During trials, players rotate through positions while independent selectors score them against a shared rubric. No single person decides a placement — selectors’ scores are pooled with previous coaches’ reports and trial data, and the grading committee reviews the whole picture before teams are confirmed.
What is scored
Seaforth Netball uses the Manly Warringah Netball Association (MWNA) competency framework. On grading day, each grader scores every player across six core competencies on a 1–5 scale. The rubric is identical for every grade and every age group, which keeps comparison consistent within and across pools.
- Footwork
- Balance, change of direction, agility, landing technique.
- Ball handling
- Catching, releasing, ball-security under pressure.
- Attacking play
- Passing accuracy, spacing, leads, decision-making.
- Defensive skills
- Defensive pressure, intercepts, recovery, body positioning.
- Game sense
- Court awareness, anticipation, rule adherence, structure.
- Attitude
- Coachability, intensity, sportsmanship, teamwork.
Rating scale
- 1 · Developing
- 2 · Emerging
- 3 · Consistent
- 4 · Strong
- 5 · Exceptional
In addition to the on-the-day rubric, each player’s coach submits a season-long competency report ahead of grading. The coach’s report extends the six grading-day competencies with two further measures — passing / decision-making and positional suitability — capturing context that a short trial may not fully reveal.
What happens on grading day
- 1
Check in
Players sign in at the check-in desk and pick up a sticker code for the day (e.g. C055). Graders only ever see the code, never the player’s name — that keeps scoring bias-free and lets players be judged on what they do on the court rather than who they are.
- 2
Mini-games
Players are allocated to courts with peers around their level. Short games rotate opponents and positions so a wide group of graders sees every player in different match-ups — not just from one angle.
- 3
Independent scoring
Each grader scores on their phone against the same rubric — footwork, ball handling, attacking play, defensive skills, game sense, attitude. The player’s coach has already submitted a pre-grading report which appears as context next to the live scoring screen. Any large disagreement between the coach’s view and the day’s scores is flagged so the grading committee can take a closer look.
- 4
Final placement
The convenor’s live dashboard tracks scoring progress throughout the day. At the end, every grader’s scores are pooled with last season’s data and coaches’ reports, and the grading committee reviews the full picture before teams are confirmed. You’ll get an email when your team is set.
Pathways
Junior (A / B / C grades)
Top of grade plays up the next season where space allows. A child who’s developing fast won’t be held back by their current grade.
Cadet & Senior
Open age — graded by club and association standards.
Modified divisions
Years 1–3 (NetSetGo). Emphasis on fun, foundational skills, and position rotation rather than competitive grading.
Who runs grading
Netball Australia sets the broad coaching and skills development frameworks the sport uses across the country (most notably the Netball Skills Development Framework). Grading itself is decentralised — it’s organised and run by your local netball club.

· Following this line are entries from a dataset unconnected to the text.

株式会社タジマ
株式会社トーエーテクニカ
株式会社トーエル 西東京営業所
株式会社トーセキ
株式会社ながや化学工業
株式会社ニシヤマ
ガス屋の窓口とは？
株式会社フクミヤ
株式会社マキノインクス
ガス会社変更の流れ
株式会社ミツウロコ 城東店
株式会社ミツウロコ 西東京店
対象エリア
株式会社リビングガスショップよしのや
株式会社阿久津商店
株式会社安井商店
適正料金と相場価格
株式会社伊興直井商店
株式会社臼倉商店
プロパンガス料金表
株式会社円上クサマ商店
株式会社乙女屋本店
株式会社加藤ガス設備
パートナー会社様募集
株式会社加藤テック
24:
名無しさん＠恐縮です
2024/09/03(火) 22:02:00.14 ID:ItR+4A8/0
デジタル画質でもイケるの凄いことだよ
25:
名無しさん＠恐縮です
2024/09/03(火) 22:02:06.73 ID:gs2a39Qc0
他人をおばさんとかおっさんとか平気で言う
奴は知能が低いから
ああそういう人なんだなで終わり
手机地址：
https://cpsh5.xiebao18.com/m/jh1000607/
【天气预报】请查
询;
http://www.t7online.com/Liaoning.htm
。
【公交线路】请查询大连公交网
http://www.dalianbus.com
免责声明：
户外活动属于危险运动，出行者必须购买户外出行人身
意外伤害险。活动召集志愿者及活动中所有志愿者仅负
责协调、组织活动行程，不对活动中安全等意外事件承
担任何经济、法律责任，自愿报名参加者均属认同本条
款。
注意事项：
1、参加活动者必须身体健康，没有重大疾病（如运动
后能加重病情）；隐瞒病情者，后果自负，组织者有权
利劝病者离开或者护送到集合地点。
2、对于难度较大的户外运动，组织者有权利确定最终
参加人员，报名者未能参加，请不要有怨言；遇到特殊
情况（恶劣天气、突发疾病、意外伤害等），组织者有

At Seaforth Netball Clubthat means a selectors’ panel of experienced coaches and umpires, supported by the club’s grading committee. The committee consolidates selector feedback, previous coaches’ reports, and trial data before finalising team rosters.
Continuous improvement
Seaforth Netball is committed to evolving the grading process each season. The current programme incorporates the association’s competency framework, multi-grader independent scoring, season-long coach reports, per-position analysis, and direct comparison against the prior season’s placements.
This data-driven approach is designed to reduce subjective variance and ensure player placements remain consistent, transparent, and developmentally appropriate. The grading committee reviews the methodology annually and refines the rubric, scoring weights, and review process based on outcomes from the previous season.